De-bunking The Myths:
Myth 5. "Wind power isn't reliable "

Fact: Yes it is. There is actually a lot of confusion about the reliability of different sources of electricity. No power stations are able to operate all the time without stopping. Many so-called reliable sources such as nuclear plants suffer from unexpected 'outages' when reactors must be shut down, often at short notice, for essential safety maintenance.

Unreliability of this kind is far harder to deal with than the intermittency of wind power, as the amounts of electricity involved are generally much higher. By comparison the variation in output from wind farms distributed around the country is scarcely noticeable.

A great advantage of wind power is that the available wind resource is much greater during the colder months of the year, when energy demand is at its highest. And the wind will never stop blowing everywhere in the UK at once! At present the National Grid can be operated effectively and economically with up to 20 per cent of the electricity capacity being provided by variable energy sources such as wind. At the levels being considered over the next few decades for wind energy production, such variability can easily be accommodated by the grid system.

It is true that we could never rely on wind turbines alone to provide for all our electricity needs.
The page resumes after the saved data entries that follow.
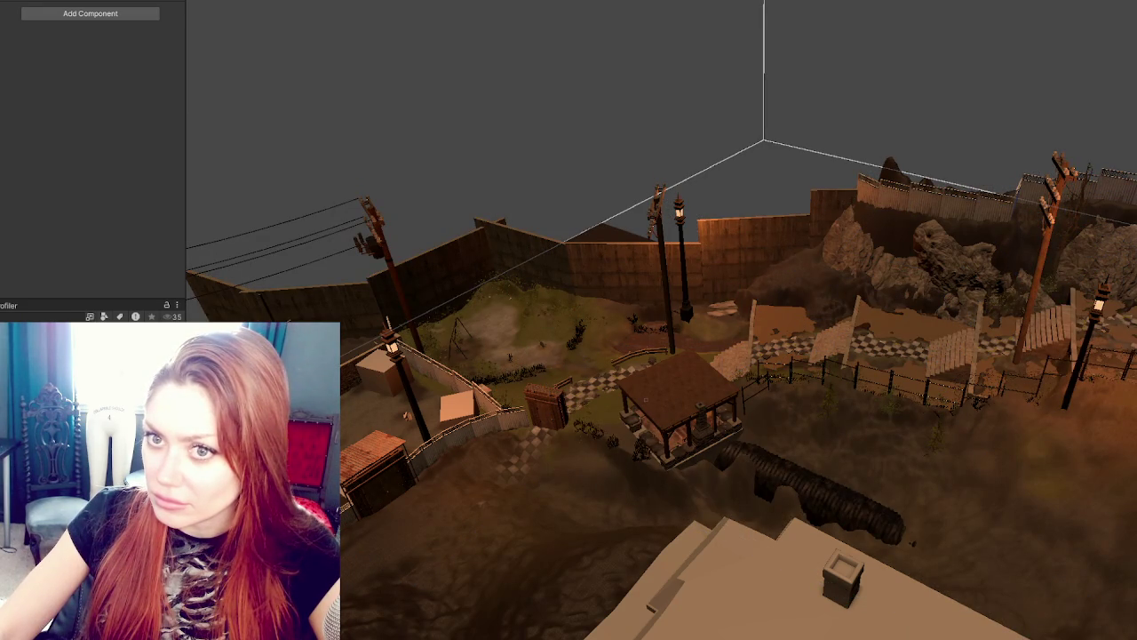
pyautogui.press('ctrl+z')
pyautogui.moveTo(533, 320); pyautogui.dragTo(338, 304)
pyautogui.moveTo(682, 274)
pyautogui.mouseDown()
pyautogui.moveTo(188, 255)
pyautogui.moveTo(135, 267)
pyautogui.moveTo(338, 305)
pyautogui.moveTo(952, 353)
pyautogui.moveTo(1071, 376)
pyautogui.mouseUp()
But there are storage technologies we can use, such as pumped storage hydro power schemes (where water is pumped up-hill, thus acting like large batteries for the electricity system).

In future, hydrogen offers a potential way of storing electricity from wind power. Excess wind power can be used to produce hydrogen through electrolysis, and then hydrogen can be turned back into electricity using a fuel cell, as and when it is needed.

New Zealand has a 50% wind factor, twice that of Europe, so we have a massive resource waiting to be used. And in the future, our electricity could come from a mix of complementary sources - balancing wind power with hydro, thermal, wave, tidal, solar and biomass.